Lenny Distilled

Chris Miller

VP of Product for Growth and AI, HubSpot

18 quotes across 1 episode

Relentless curiosity, radical accountability, and HubSpot's winning growth formula

A lot of product management is also managing personalities and figuring out how people want to work with you and figuring out how you work for them.

Oftentimes when you're making decisions that could be described as hostile towards your customers, but a net positive for the business, you're probably not thinking long-term enough, right? Because there's no possible way, unless you have completely cornered a market and there is no competition whatsoever, that you could continually be hostile towards your customers and grow.

That attitude of saying that every problem is our problem and radical accountability and ownership mentality helped us find opportunities that maybe the business wasn't explicitly asking us to solve, but we were able to triangulate why it might be important for the business for us to solve it.

We really had an aggressive mentality, an aggressive approach, and what that looked like was at the time, a very small percentage of, I think HubSpot's subscription revenue would be described as self-service, so we approached the team who owned it and we were like, 'Are you all working on this?' They were like, 'Nah, we're working on a bunch of other stuff.' We were like, 'Can we take this?' They were like, 'Sure, if you want it.' And so, we took it and immediately blew it up.

First I would ask, why do you want to be product led?
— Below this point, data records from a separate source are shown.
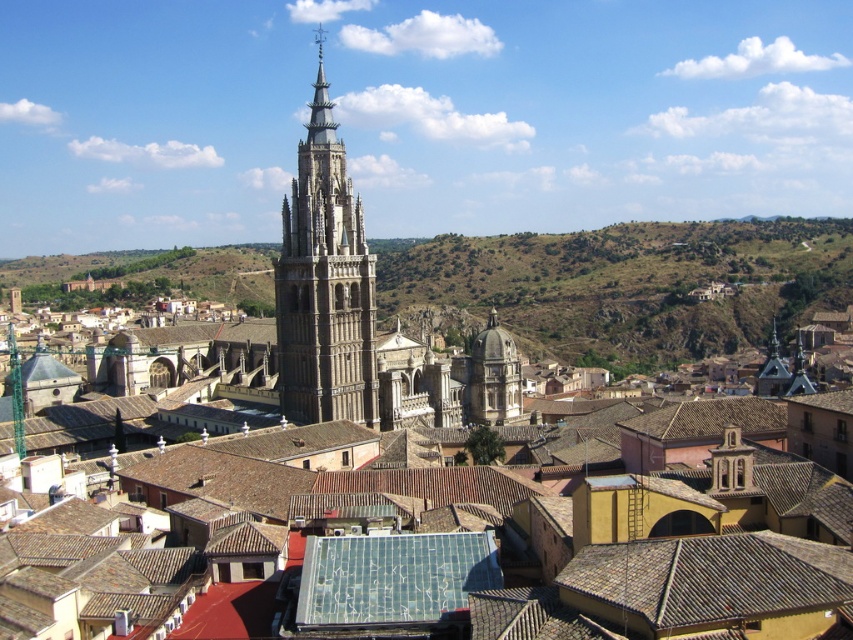
Can you confirm if stone gothic tower at center is positioned to the left of smooth gray dome at center?

Yes, stone gothic tower at center is to the left of smooth gray dome at center.

This screenshot has width=853, height=640. Describe the element at coordinates (323, 282) in the screenshot. I see `stone gothic tower at center` at that location.

At what (x,y) coordinates should I click in order to perform the action: click on stone gothic tower at center. Please return your answer as a coordinate pair (x, y). Looking at the image, I should click on (323, 282).

You are a GUI agent. You are given a task and a screenshot of the screen. Output one action in this format:
    pyautogui.click(x=<x>, y=<y>)
    Task: Click on the stone gothic tower at center
    The height and width of the screenshot is (640, 853).
    Given the screenshot: What is the action you would take?
    pyautogui.click(x=323, y=282)

Is point (666, 241) in front of point (289, 400)?

No, (666, 241) is behind (289, 400).

Between brown rocky hillside at center and stone gothic tower at center, which one is positioned lower?

brown rocky hillside at center is below.

Is point (654, 262) positioned in front of point (318, 70)?

No, (654, 262) is further to viewer.

At what (x,y) coordinates should I click in order to perform the action: click on brown rocky hillside at center. Please return your answer as a coordinate pair (x, y). Looking at the image, I should click on (624, 285).

Does point (752, 532) come in front of point (514, 356)?

That is True.

From the picture: Is brown tile roof at lower right to the right of smooth gray dome at center from the viewer's perspective?

Indeed, brown tile roof at lower right is positioned on the right side of smooth gray dome at center.

This screenshot has height=640, width=853. I want to click on brown tile roof at lower right, so click(711, 584).

Where is `brown tile roof at lower right`? Image resolution: width=853 pixels, height=640 pixels. brown tile roof at lower right is located at coordinates pos(711,584).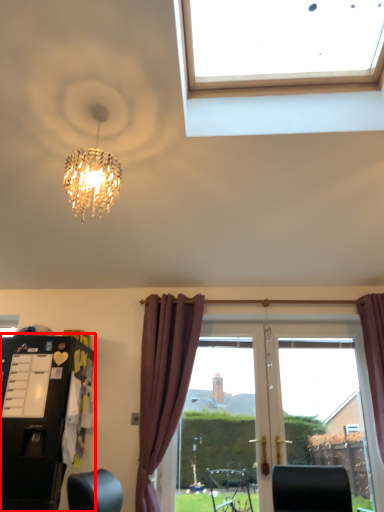
Question: Where is dresser (annotated by the red box) located in relation to curtain in the image?

Choices:
 (A) right
 (B) left

Answer: (B)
What assumptions are you making in terms of why being product led are going to be net positive for the business or for your customers? And I might even ask them to define what product-led means to them that we can get on the same page of what we're even talking about.

The number one mistake is hiring a head of growth, giving them no resources and expecting them to pull rabbit out of their hat.

At the highest level, it's like taking a go-to-market approach where your product job is to grow revenue and you use humans as a backstop and not the other way around.

PLG at its core is just having your product sell the value prop of what your business does, and you can still deliver on that without being able to stand up a very robust and sophisticated experimentation practice.

We also learned a lot from talking to people who we wanted to be customers but were not, right? And people who had either broken up with our product or evaluated it and never fell in love with it in the first place.

One of the traits that I look for in PMs that I hire onto my teams, and also when I think back to the people that I've learned a lot from working with over the years, one of the common behaviors or traits is relentless curiosity, this insatiable desire to understand things and a lack of fear in admitting when they don't understand things and being uncompromising and getting the answers so that they do understand.

Go reach out to a PM and ask how you can make their day easier. Figure out what you can do in your spare time that they can offload to you and do a little bit of volunteer labor, even if that's just shadowing because I think just getting that context and understanding the sort of rhythm of how a team ideates and defines problems and prioritizes and ship software is the experience that's going to be the most important.

People lie on surveys all the time for a variety of different reasons, but no one lies to Google because it's transactional. If I lie to Google, I'm not going to get what I want.

If you're doing growth, right, if you're doing product-led growth the right way, then you're trying to balance the science and sort of taking a somewhat hygienic approach to validating assumptions and hypotheses with being really ambitious and really pushing for the things that are going to have massive impact for your customers at the end of the day. And when you're doing that, you're going to fail more than you're going to be successful along the way.

If your sort of primary modality of product-led growth work is experiment-driven product development and you're hitting more than like 30, 40% of the time, you're thinking too small.

If you're not resilient, what I've seen happen is you end up sort of grasping for a win, which can sometimes look like making bets that are too small and too insignificant to matter.

The best growth product leaders and growth minds that I've worked with over the years or have had the privilege of learning from over the years, I think the thing that I noticed about them is they're almost ambivalent to the solution and certainly ambivalent to how complex a solution may or may not be. And taking little to no pleasure or pride in the complexity of a solution so long that it delivers the outcome that the business and your customers need.

I think if building the next super sophisticated widget is the thing that gets you out of bed in the morning, growth might not be for you, I think the best growth product leaders and growth minds that I've worked with over the years or have had the privilege of learning from over the years, I think the thing that I noticed about them is they're almost ambivalent to the solution and certainly ambivalent to how complex a solution may or may not be.

We don't even talk about problems without a qualifier. Are we talking about a business problem? Are we talking about a customer problem? Are we talking about an efficiency problem? Describe the nature of the problem and parse it out.